Exercise => Answer with a number only, giving how many lines in the data below include "публічної".

● ● ● ● ●

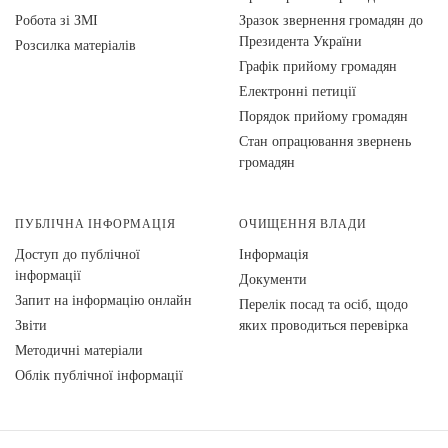
Робота зі ЗМІ
Зразок звернення громадян до
Президента України
Розсилка матеріалів
Графік прийому громадян
Електронні петиції
Порядок прийому громадян
Стан опрацювання звернень
громадян
ПУБЛІЧНА ІНФОРМАЦІЯ
ОЧИЩЕННЯ ВЛАДИ
Доступ до публічної
Інформація
інформації
Документи
Запит на інформацію онлайн
Перелік посад та осіб, щодо
Звіти
яких проводиться перевірка
Методичні матеріали
Облік публічної інформації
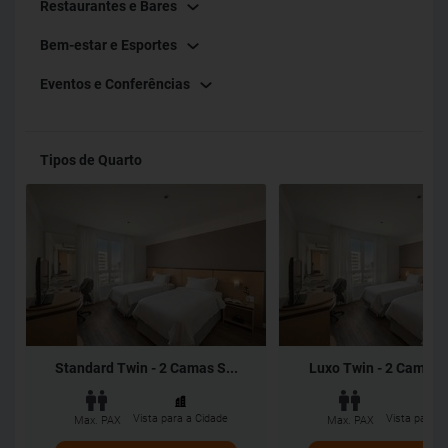
Restaurantes e Bares
Bem-estar e Esportes
Eventos e Conferências
Tipos de Quarto
Standard Twin - 2 Camas S...
Luxo Twin - 2 Camas S
Vista para a Cidade
Vista para a
Max. PAX
Max. PAX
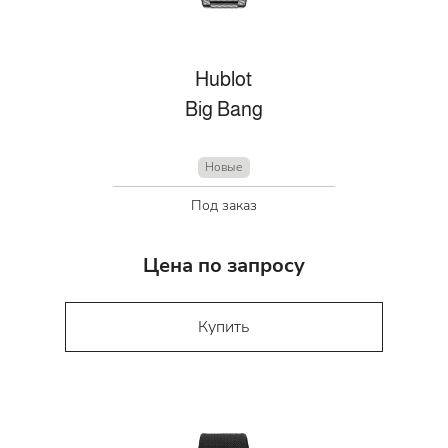
Hublot
Big Bang
Новые
Под заказ
Цена по запросу
Купить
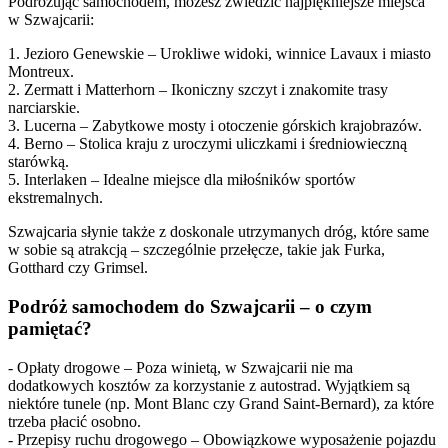
Podróżując samochodem, możesz zwiedzić najpiękniejsze miejsca
w Szwajcarii:
1. Jezioro Genewskie – Urokliwe widoki, winnice Lavaux i miasto
Montreux.
2. Zermatt i Matterhorn – Ikoniczny szczyt i znakomite trasy
narciarskie.
3. Lucerna – Zabytkowe mosty i otoczenie górskich krajobrazów.
4. Berno – Stolica kraju z uroczymi uliczkami i średniowieczną
starówką.
5. Interlaken – Idealne miejsce dla miłośników sportów
ekstremalnych.
Szwajcaria słynie także z doskonale utrzymanych dróg, które same
w sobie są atrakcją – szczególnie przełęcze, takie jak Furka,
Gotthard czy Grimsel.
Podróż samochodem do Szwajcarii – o czym
pamiętać?
- Opłaty drogowe – Poza winietą, w Szwajcarii nie ma
dodatkowych kosztów za korzystanie z autostrad. Wyjątkiem są
niektóre tunele (np. Mont Blanc czy Grand Saint-Bernard), za które
trzeba płacić osobno.
- Przepisy ruchu drogowego – Obowiązkowe wyposażenie pojazdu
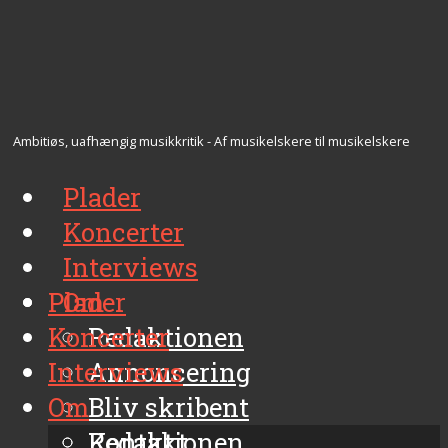
Ambitiøs, uafhængig musikkritik - Af musikelskere til musikelskere
Plader
Koncerter
Interviews
Plader
Om
Koncerter
Redaktionen
Interviews
Annoncering
Om
Bliv skribent
Kontakt
Redaktionen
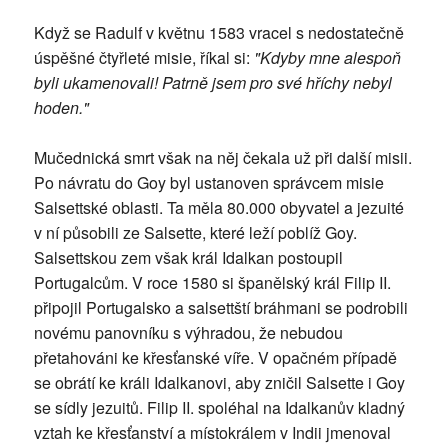
Když se Radulf v květnu 1583 vracel s nedostatečně
úspěšné čtyřleté misie, říkal si:
"Kdyby mne alespoň
byli ukamenovali! Patrně jsem pro své hříchy nebyl
hoden."
Mučednická smrt však na něj čekala už při další misii.
Po návratu do Goy byl ustanoven správcem misie
Salsettské oblasti. Ta měla 80.000 obyvatel a jezuité
v ní působili ze Salsette, které leží poblíž Goy.
Salsettskou zem však král Idalkan postoupil
Portugalcům. V roce 1580 si španělský král Filip II.
připojil Portugalsko a salsettští bráhmani se podrobili
novému panovníku s výhradou, že nebudou
přetahováni ke křesťanské víře. V opačném případě
se obrátí ke králi Idalkanovi, aby zničil Salsette i Goy
se sídly jezuitů. Filip II. spoléhal na Idalkanův kladný
vztah ke křesťanství a místokrálem v Indii jmenoval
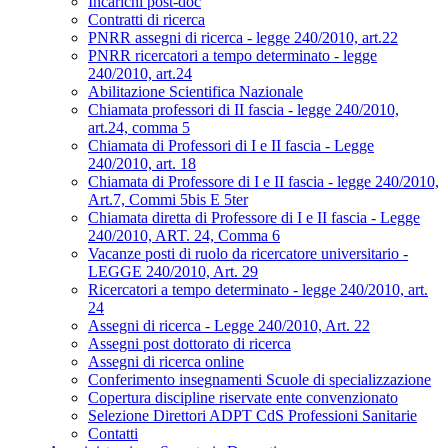
Incarichi post-doc
Contratti di ricerca
PNRR assegni di ricerca - legge 240/2010, art.22
PNRR ricercatori a tempo determinato - legge
240/2010, art.24
Abilitazione Scientifica Nazionale
Chiamata professori di II fascia - legge 240/2010,
art.24, comma 5
Chiamata di Professori di I e II fascia - Legge
240/2010, art. 18
Chiamata di Professore di I e II fascia - legge 240/2010,
Art.7, Commi 5bis E 5ter
Chiamata diretta di Professore di I e II fascia - Legge
240/2010, ART. 24, Comma 6
Vacanze posti di ruolo da ricercatore universitario -
LEGGE 240/2010, Art. 29
Ricercatori a tempo determinato - legge 240/2010, art.
24
Assegni di ricerca - Legge 240/2010, Art. 22
Assegni post dottorato di ricerca
Assegni di ricerca online
Conferimento insegnamenti Scuole di specializzazione
Copertura discipline riservate ente convenzionato
Selezione Direttori ADPT CdS Professioni Sanitarie
Contatti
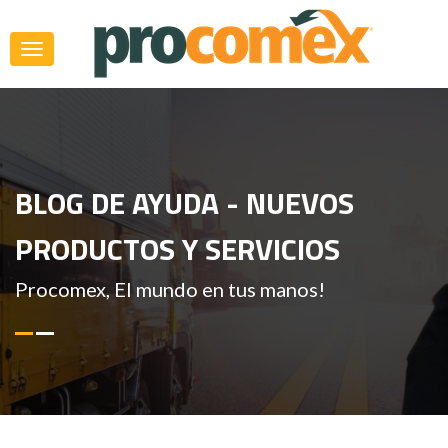
BLOG DE AYUDA - NUEVOS
PRODUCTOS Y SERVICIOS
Procomex, El mundo en tus manos!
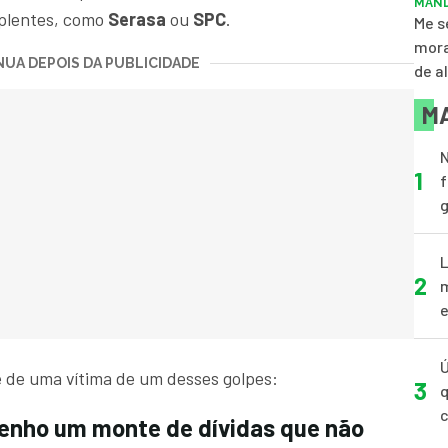
MAND
mplentes, como
Serasa
ou
SPC
.
Me s
mora
UA DEPOIS DA PUBLICIDADE
de a
MA
N
1
f
g
L
2
m
e
Ú
é de uma vítima de um desses golpes:
3
q
tenho um monte de dívidas que não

● ● ● ● ●

Response box => 2